Eneng Yeni Sugiarti tak pernah menyangka bisa menjadi seorang pengusaha konveksi yang bisa menerima pesanan 4.000 hingga 5.000 jasa jahit pakaian per minggu. Apalagi dulu ia juga tidak bisa menjahit. Orang-orang terdekatnya juga tak ada yang berkecimpung di bisnis jahit-menjahit.
Berkat Kursus Menjahit Gratis dari Disnakertrans Kota Bogor
Sebelum memulai bisnis konveksi, perempuan yang akrab disapa Neng itu berprofesi sebagai guru. Ia mengajar di beberapa sekolah di Kota Bogor, Jawa Barat, mulai dari tingkat SD, SMP, hingga SMK.
Tahun 2011, tiba-tiba ada kesempatan untuk belajar menjahit secara gratis di Dinas Tenaga Kerja dan Transmigrasi (Disnakertrans) Kota Bogor. Iseng, ia ikut program tersebut. Tak disangka setelah ikut kursus selama 40 hari itu, ia jadi menyukai bidang jahit-menjahit, bidang fashion.
Perempuan berusia 39 tahun itu mengatakan, materi yang diberikan di kursus tersebut sangat lengkap, baik teori maupun praktik, mulai dari materi dasar, membuat pola, memotong kain, hingga akhirnya dijahit menjadi sebuah pakaian. Alhasil, setelah lulus kursus ia begitu yakin untuk beralih profesi menjadi seorang penjahit.
Bahkan saat guru jahit di kursus tersebut bertanya apa cita-cita peserta kursus setelah kursus tersebut selesai, Neng dengan yakin menjawab ingin memiliki usaha konveksi. Ia merasa menjahit adalah hobi yang harus ia jalankan. Tak hanya untuk mengisi waktu luang, tapi juga sebagai sumber penghasilan.
Mencari Pengalaman dengan Bekerja di Konveksi
Sadar tidak memiliki mentor yang dapat membimbingnya menjadi seorang pengusaha konveksi, Neng memutuskan bekerja di beberapa perusahaan konveksi dan garmen. Ia juga berkunjung ke banyak butik, modiste, dan tailor untuk mencari pengalaman sebelum membuka usaha sendiri.

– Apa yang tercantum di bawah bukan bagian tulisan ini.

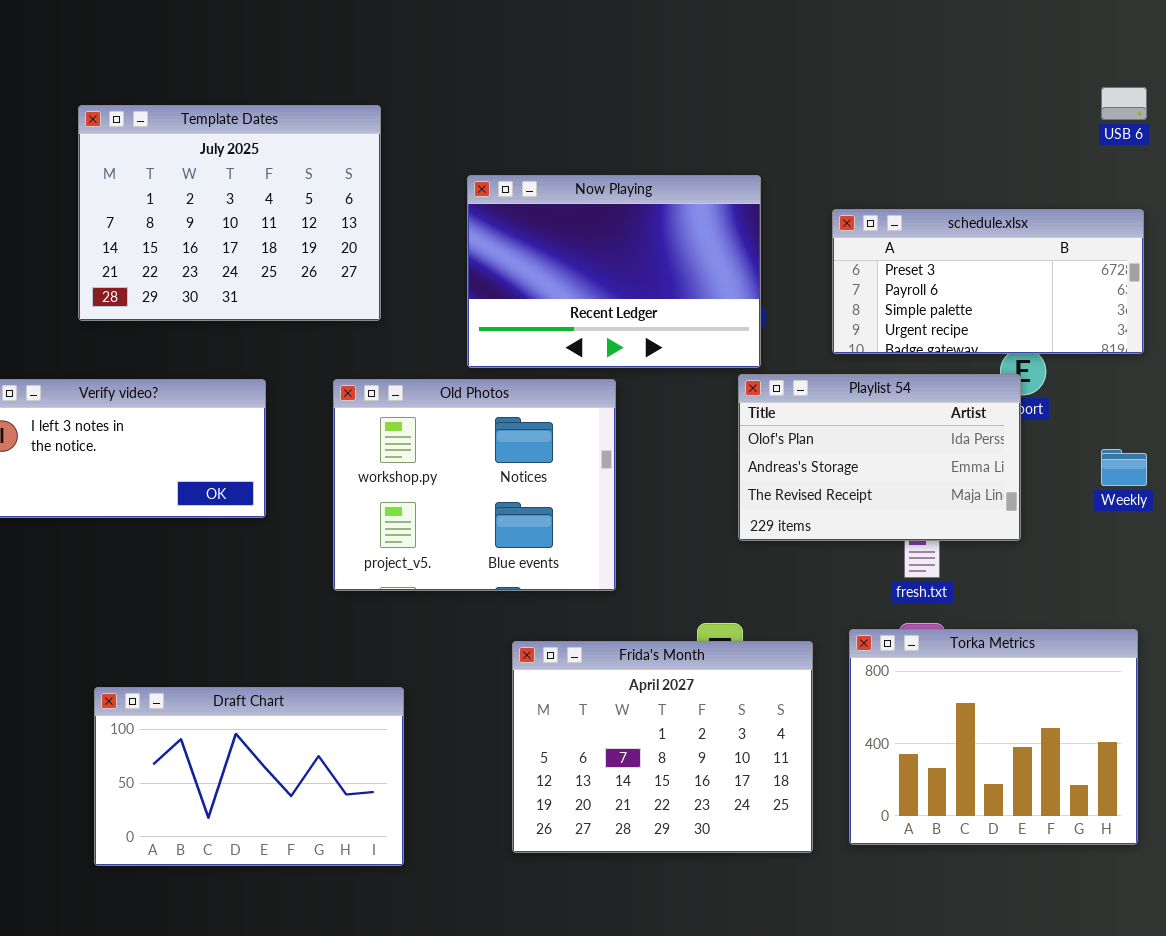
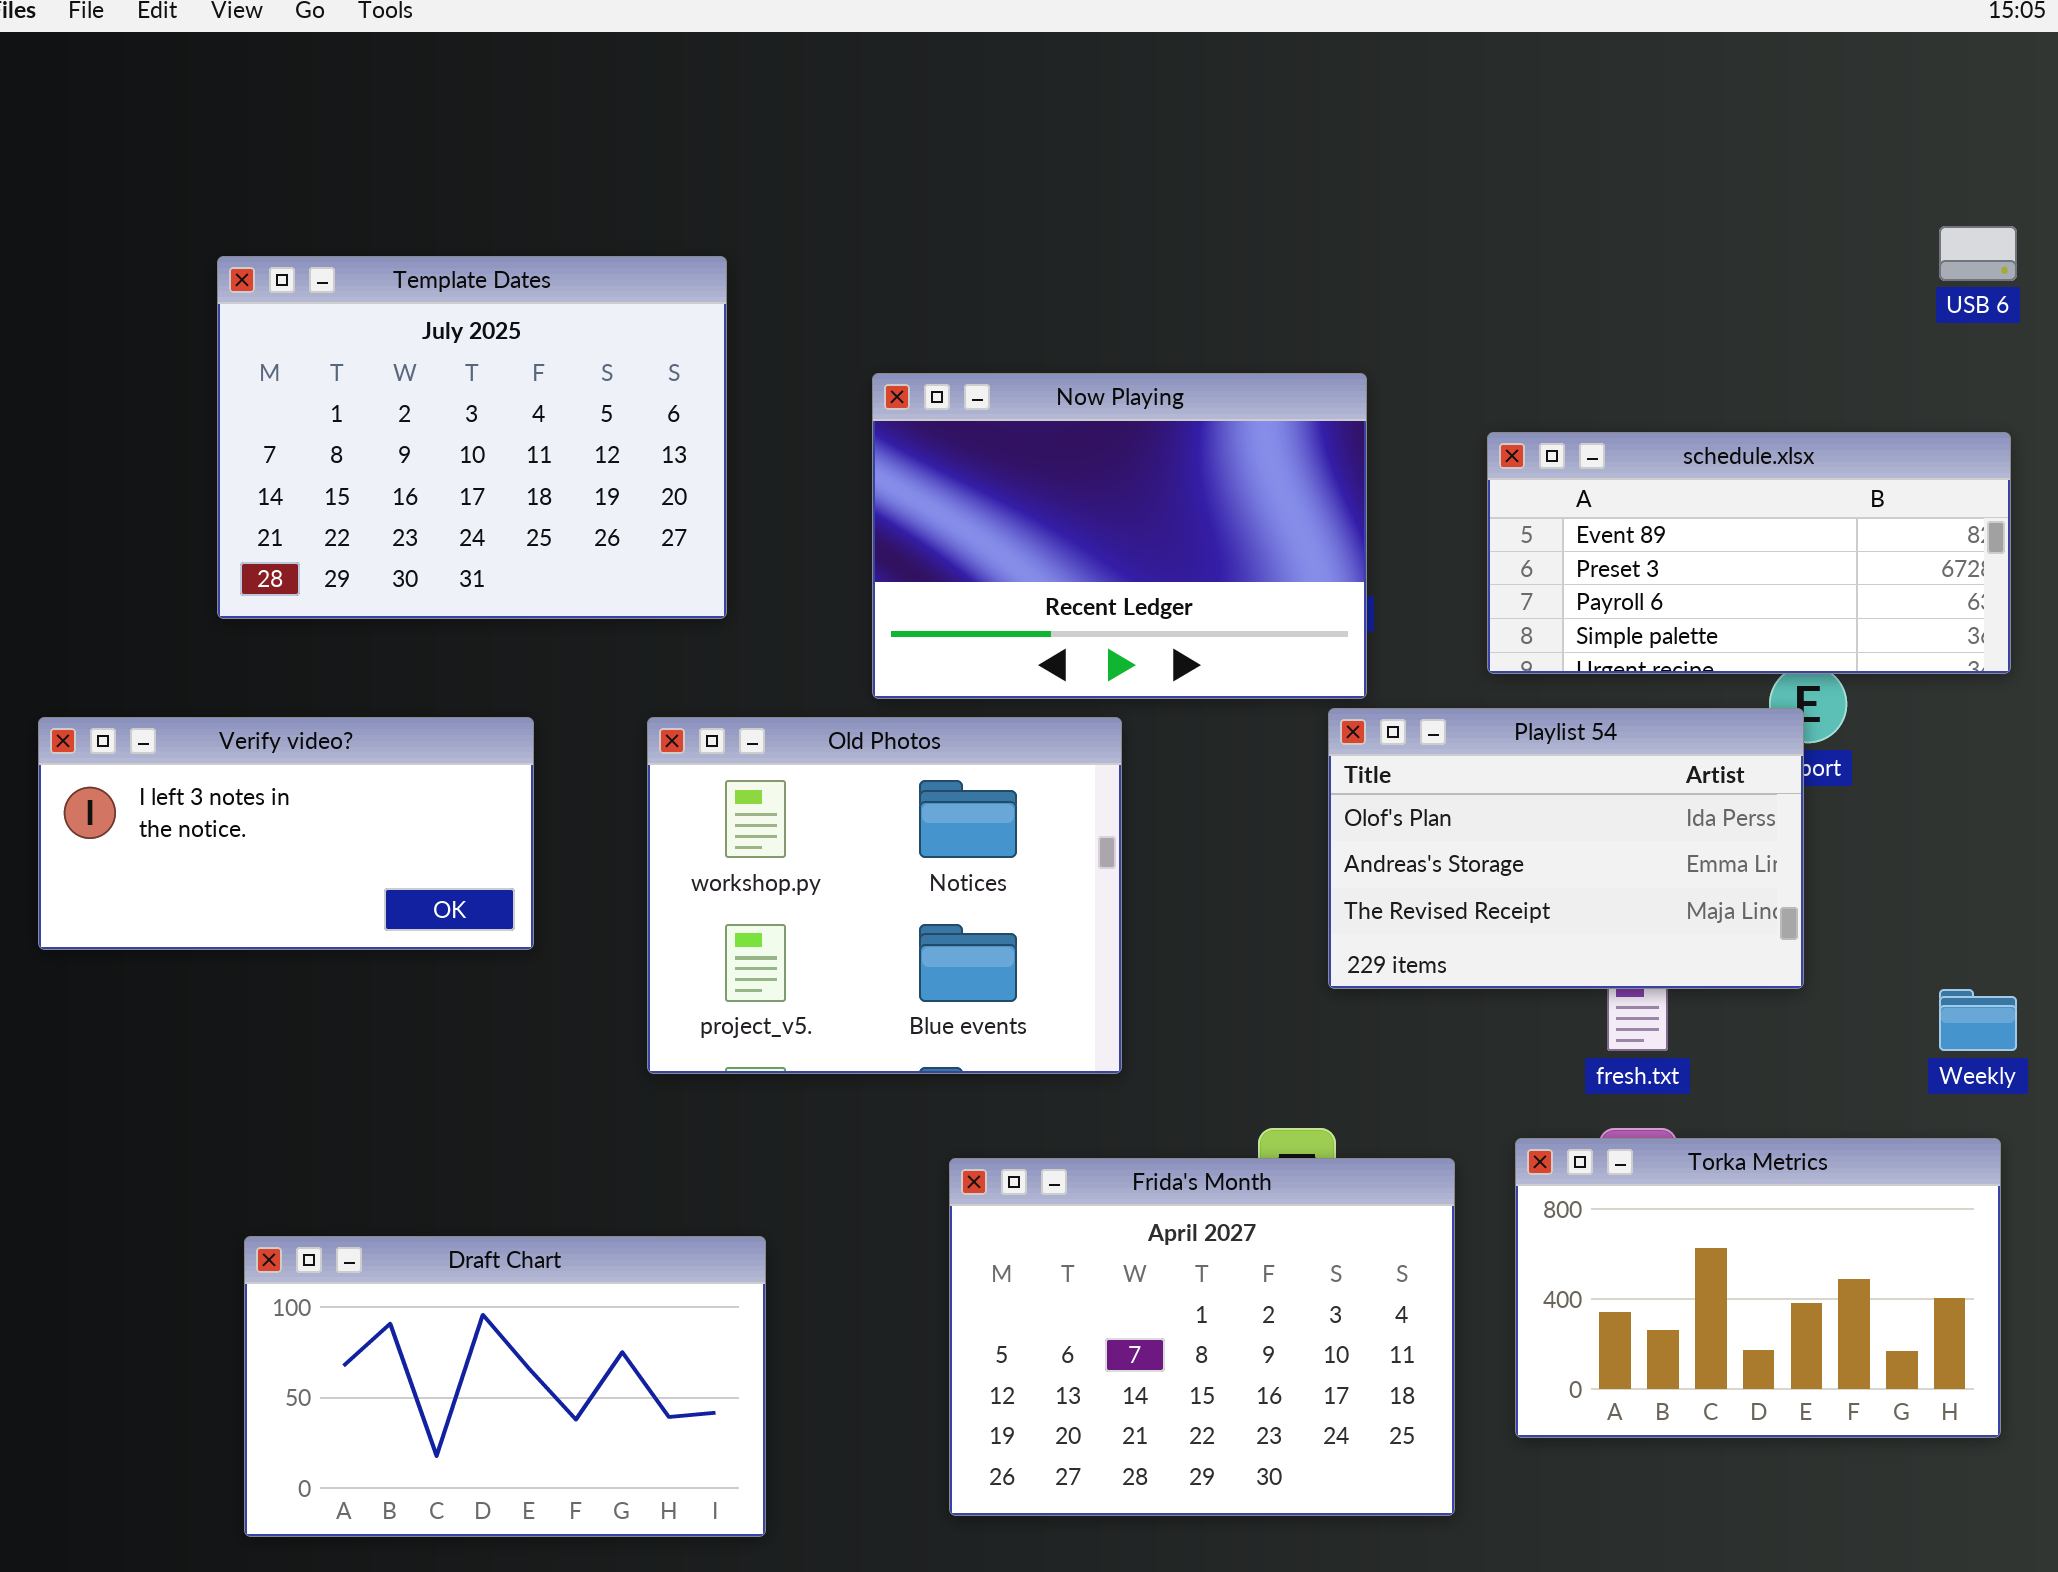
schedule.xlsx: [832,209,1144,354] -> [1487,432,2011,674], scrolled up 1 row
Weekly: [1101,449,1147,486] -> [1939,989,2017,1051], moved
Torka Metrics: [849,629,1138,845] -> [1515,1138,2001,1438], resized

Sempat Ditentang Orang Tua
Saat tahu sang buah hati ingin merintis usaha konveksi, orang tua Neng menentang. Sang ibu mengatakan, bila hanya ingin menjadi seorang tukang jahit, buat apa kuliah hingga sarjana. Cukup sekolah hingga tingkat SD, setelah itu kursus menjahit.
Awalnya Neng membangkang. Apalagi sang suami Jujun Junaedi mendukung keinginan Neng merintis usaha konveksi. Neng tetap bekerja di perusahaan garmen dan konveksi. Ia juga bahkan sempat sesumbar kepada sang ibu kalau suatu saat nanti ia akan berhasil menjadi seorang pengusaha konveksi. Sang ibu nanti akan ia biayai dari hasil usaha tersebut.